Step 1: Gather the sample data.

Suppose we collect a random sample of exam scores with the following information:

• Sample size n = 60
• Sample mean x = 84
• Sample standard deviation s = 8.1

Step 2: Define the hypotheses.

We will perform the one sample t-test with the following hypotheses:

• H0μ ≤ 82
• H1μ > 82

Step 3: Calculate the test statistic t.

t = (x – μ) / (s/√n) = (84-82) / (8.1/√60) = 1.9125

Step 4: Calculate the p-value of the test statistic t.

According to the T Score to P Value Calculator, the p-value associated with t = 1.9125 and degrees of freedom = n-1 = 60-1 = 59 is 0.0303.

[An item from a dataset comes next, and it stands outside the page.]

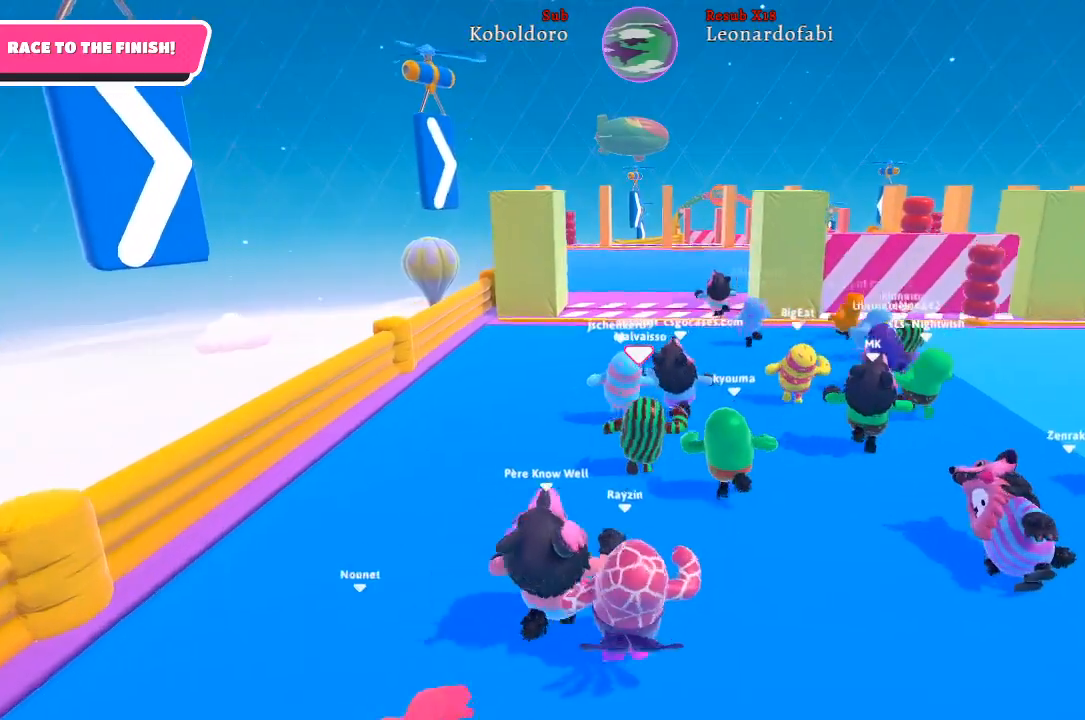
{"buttons": [], "left_stick": "up-right", "right_stick": "center", "events": [[217, "left_stick", "up-right"]]}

Step 5: Draw a conclusion.

Since this p-value is less than our significance level α = 0.05, we reject the null hypothesis. We have sufficient evidence to say that the mean exam score on this particular exam is greater than 82.

## Example 3: Left-Tailed One Sample T-Test

Suppose we suspect that the mean height of a particular species of plant is less than the accepted mean height of 10 inches.

To test this, will perform a left-tailed one-sample t-test at significance level α = 0.05 using the following steps:

Step 1: Gather the sample data.

Suppose we collect a random sample of plants with the following information:

• Sample size n = 25
• Sample mean x = 9.5
• Sample standard deviation s = 3.5

Step 2: Define the hypotheses.

We will perform the one sample t-test with the following hypotheses:

• H0μ ≥ 10
• H1μ < 10

Step 3: Calculate the test statistic t.

t = (x – μ) / (s/√n) = (9.5-10) / (3.5/√25) = -0.7143

Step 4: Calculate the p-value of the test statistic t.

According to the T Score to P Value Calculator, the p-value associated with t = -0.7143 and degrees of freedom = n-1 = 25-1 = 24 is 0.24097.

Step 5: Draw a conclusion.

Since this p-value is not less than our significance level α = 0.05, we fail to reject the null hypothesis. We do not have sufficient evidence to say that the mean height for this particular plant species is less than 10 inches.